For my petition to keep my job, I have to write about two areas of expertise and explain why I'm an expert.  I'm considering Education and Hobbies for my two, though Food and Drink might be a good option as well, since they seem to produce quite a few cooking pages.  My problem with that is, while I love to cook and have plenty of personal experience in the area, I don't have any education in that area, nor do I have proof that I'm an area "expert".  For Hobbies, I can point to classes I've taught and workshops I've participated in, things of that nature.  On the other hand, I don't think I've seen a single hobby page up in the queue since I started there.  They must be highly searched areas, since DMS has many many hobby type pages, several of which I've written for them, and DMS creates titles based on search engine stats.  Hmm.

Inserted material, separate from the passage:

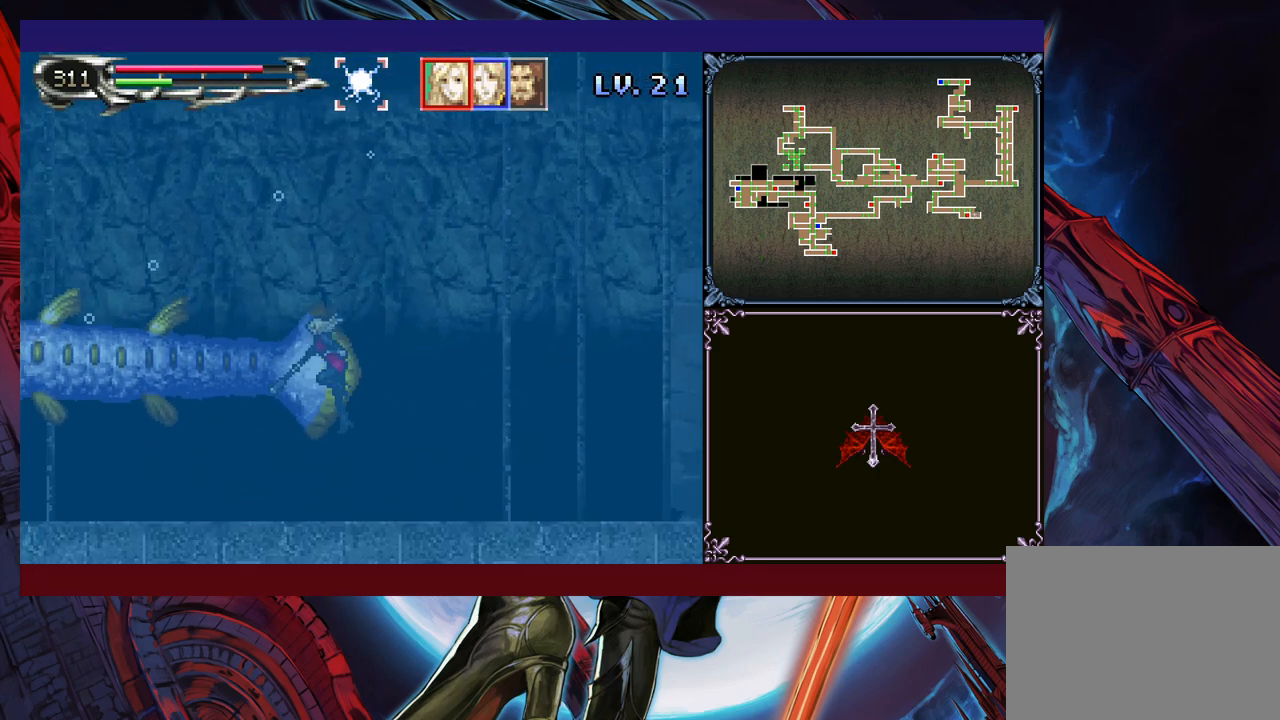
{"buttons": [], "left_stick": "left", "events": [[200, "left_stick", "center"], [250, "B", "down"], [333, "B", "up"], [350, "X", "down"], [450, "left_stick", "left"], [483, "X", "up"]]}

Speaking of hobbies, I've been working more on my own designs.  I designed a scarf for my dad for his birthday in January, which I neglected to take a picture of (maybe I'll have to convince him to take one of him modeling it), and of course the laptop bag I recently posted.  I've also finished a cotton summer sweater which turned out beautifully and which I will hopefully eventually photograph as well.  It was inspired by a halter design I saw, though I changed nearly everything about it, including the material used to make it.

Front View
My latest design is a nice little short-sleeved shrug.  I had some lovely grey yarn, though not a lot of it, very soft and pretty and perfectly suited to a lightweight spring/summer shrug.  I searched and searched for a pattern, but nothing fit the idea I had in my head, so I went ahead and designed one myself.  I love that ruffles have come back into fashion with such a flourish - I'm a girly girl at heart and the recent push for ruffles and rosettes makes me happy.  That's what inspired the lettuce edge ruffle border on the shrug.


Rear View
While these pictures don't exactly do the item justice (it looks much better on) I hope that the subtle stripes on the back and the sideways garter stitch on the sleeves shows up a little bit.  The back was worked top to bottom in knit and purl stripes, while for the sleeves, I picked up stitches along the edge and worked them in sideways garter stitch for a different look.  The bottoms of the sleeves are finished with two rows of single crochet, as I find unfinished knit edges to be a little... well, unfinished looking.  The ruffle edge is also done in single crochet.  Mixing styles with both knit and crochet brings the best of both worlds to garments, in my opinion.  I need some tips for photographing things better, though, if anyone has some to share!I'm going to use the leftover yarn from this project to either trim a matching scarf or make a rosette for my hair.  Maybe both.  We'll see.

I'm thinking my next project might include granny squares.  They have a lot of nostalgia for me.  Maybe pinks and greens for a spring scarf, done in sport weight, a shiny yarn like luster sheen.  Or possibly crochet cotton, wagon wheel granny squares for another spring and summer shrug or sweater.  It's hard to decide!  I still haven't finished that teal tank sweater, and really, really ought to. The pattern stitch is small and complicated, and making a garment mostly in single crochet on a tiny hook takes a long, long time.  And lots of sport weight yarn, too.